Setiap orangtua pasti menginginkan keseimbangan antara pertumbuhan fisik dan


perkembangan mental yang optimal dalam diri anak mereka. Selain itu, 10 - 30 tahun yang
akan datang, anak-anak akan menghadapi lebih banyak tantangan karena kesehatan fisik dan
mental mereka harus sehat untuk mencapai kesuksesan di masa depan.

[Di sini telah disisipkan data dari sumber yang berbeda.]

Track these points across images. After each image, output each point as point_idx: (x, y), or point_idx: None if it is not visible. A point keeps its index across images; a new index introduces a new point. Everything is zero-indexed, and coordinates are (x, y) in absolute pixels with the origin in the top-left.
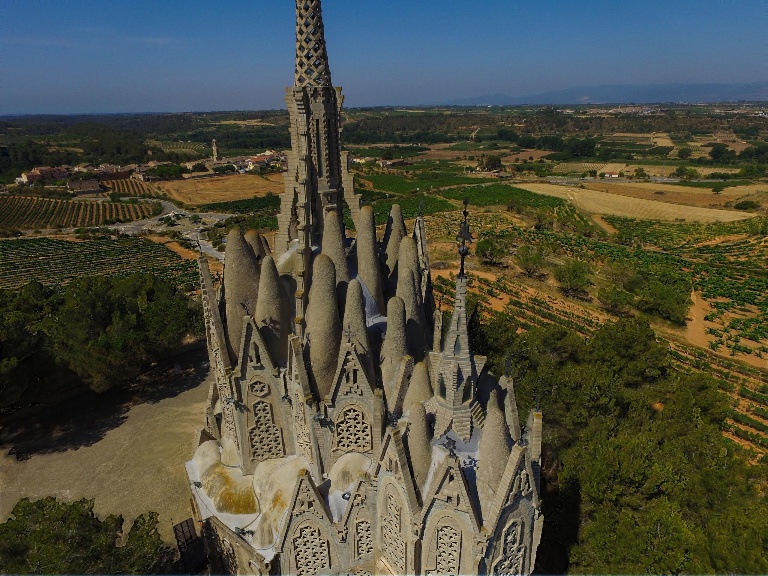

Data WHO
menunjukkan bahwa kasus kekurangan berat badan pada anak-anak prasekolah di dunia
15,7% dan kelebihan berat badan 6,6% . (2) Di Indonesia secara nasional, prevalensi gizi
buruk pada tahun 2013 adalah 19,6%, terdiri dari 5,7% kurang gizi dan 13,9% kurang gizi. (3)
Hasil dari Dasar Penelitian Kesehatan pada tahun 2007 hingga 2013 menunjukkan fakta yang
mengejutkan bahwa berat badan kurang di Indonesia meningkat dari 18,4% menjadi 19,6%,
pengerdilan juga meningkat dari 36,8% menjadi 37,2%, sementara wasting menurun dari
13,6% menjadi 12,1%. Menurut WHO, prevalensi stunting menjadi masalah kesehatan
masyarakat jika prevalensinya 20% atau lebih. (4)
Kecenderungan masalah gizi di Bali 2015-2017 menunjukkan kasus gizi buruk
menurun sangat kecil yaitu 9,0% (2015) menjadi 8,6% (2017), dengan prevalensi tertinggi di
Kabupaten Buleleng 14,4%, kasus terbuang meningkat 5,9% (2015) hingga 6,3% (2017)
dengan prevalensi tertinggi di Kabupaten Jembrana (12,8%). Kasus stunting mengalami
penurunan yang sangat kecil yaitu 20,7% (2015) menjadi 19,0% (2017), dengan prevalensi
tertinggi di Kabupaten Buleleng sebesar 28,9% .(5)

Paragraf 5 Jurnal 2

Mempertimbangkan dampak ketika anak-anak mengalami masalah gizi (kelebihan berat


badan dan kekurangan berat badan) juga stunting, evaluasi dan pemantauan status gizi
sangat penting setidaknya sebulan sekali. Program anak usia dini harus memantau status
gizi anak-anak dengan menimbang dan mengukur tinggi badan anak setiap bulan setelah
itu dilaporkan dalam pertemuan kegiatan pengasuhan anak kemudian orang tua
mengetahui perkembangan kesehatan anak, terutama status gizi anak-anak.
b) Tujuan : Mengetahui gambaran status gizi dan kejadian stunting pada pendidikan
anak usia dini di Provinsi Bali.

c) Hipotesis : Ada hubungan antara kejadian stunting dengan gambaran status gizi pada
pendidikan anak usia dini di Provinsi Bali.